Watering Plants, Kibbutz Ginegar
This is a photograph of a man named Raphael Stern, watering plants on Kibbutz Ginegar, which is located in the Jezreel Valley. Stern is standing in the centre of a plantation surrounded by recently-planted young trees. He is wearing the clothes and boots typical of farmers and kibbutz members working the land. Another classic symbol of farmers and Sabras (native Israelis) is the kovah tembel (tembel hat) that Stern is wearing to protect himself from the sun. He is holding a sickle and a black hose, necessary farming tools.
Farmers worked in the years before and after the establishment of the State of Israel to transform Israel’s mostly barren land into forests and flourishing fields of crops. Israel is located in an arid region of the world. In order to overcome this, Israel has become a forerunner in water and agricultural technology, with innovative developments in irrigation and, more recently, desalinisation.
Kibbutz Ginegar was established in 1922. Like other kibbutzim, it was originally founded as an agricultural village, but over the years the kibbutz has been renewed and privatized with most of its members finding work outside of the kibbutz. It is famous for its plastics company, Ginegar Plastics Products Ltd., which has revolutionised the manufacturing of advanced plastic films and nets.
This photograph can be used by teachers of Jewish Studies and Jewish History to illustrate the concept of “making the desert bloom” in the years before the establishment of the State of Israel and the early years of its independence.
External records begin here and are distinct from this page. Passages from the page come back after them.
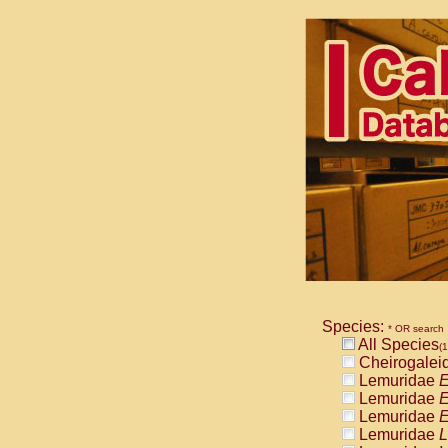
Species:
* OR search
All Species
(1
Cheirogalei
Lemuridae
E
Lemuridae
E
Lemuridae
E
Lemuridae
L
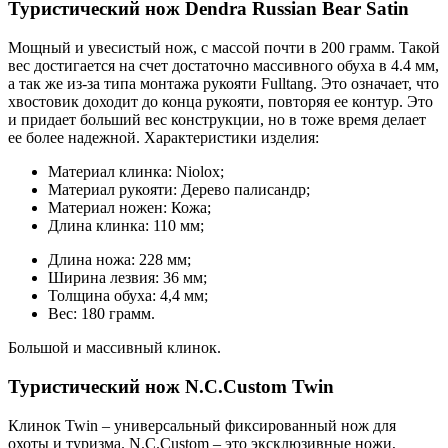
Туристический нож Dendra Russian Bear Satin
Мощный и увесистый нож, с массой почти в 200 грамм. Такой
вес достигается на счет достаточно массивного обуха в 4.4 мм,
а так же из-за типа монтажа рукояти Fulltang. Это означает, что
хвостовик доходит до конца рукояти, повторяя ее контур. Это
и придает больший вес конструкции, но в тоже время делает
ее более надежной. Характеристики изделия:
Материал клинка: Niolox;
Материал рукояти: Дерево палисандр;
Материал ножен: Кожа;
Длина клинка: 110 мм;
Длина ножа: 228 мм;
Ширина лезвия: 36 мм;
Толщина обуха: 4,4 мм;
Вес: 180 грамм.
Большой и массивный клинок.
Туристический нож N.C.Custom Twin
Клинок Twin – универсальный фиксированный нож для
охоты и туризма. N.C.Custom – это эксклюзивные ножи,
It can also be used when teaching about the population of Israel and its different sectors and the history of the kibbutz movement and its unique value to Israeli society.
Bible teachers can use this photograph when comparing the cultivation of the Land of Israel in biblical times and in modern times.
Science and Technology teachers can use this photograph when teaching about water irrigation and other technological agricultural innovations and inventions.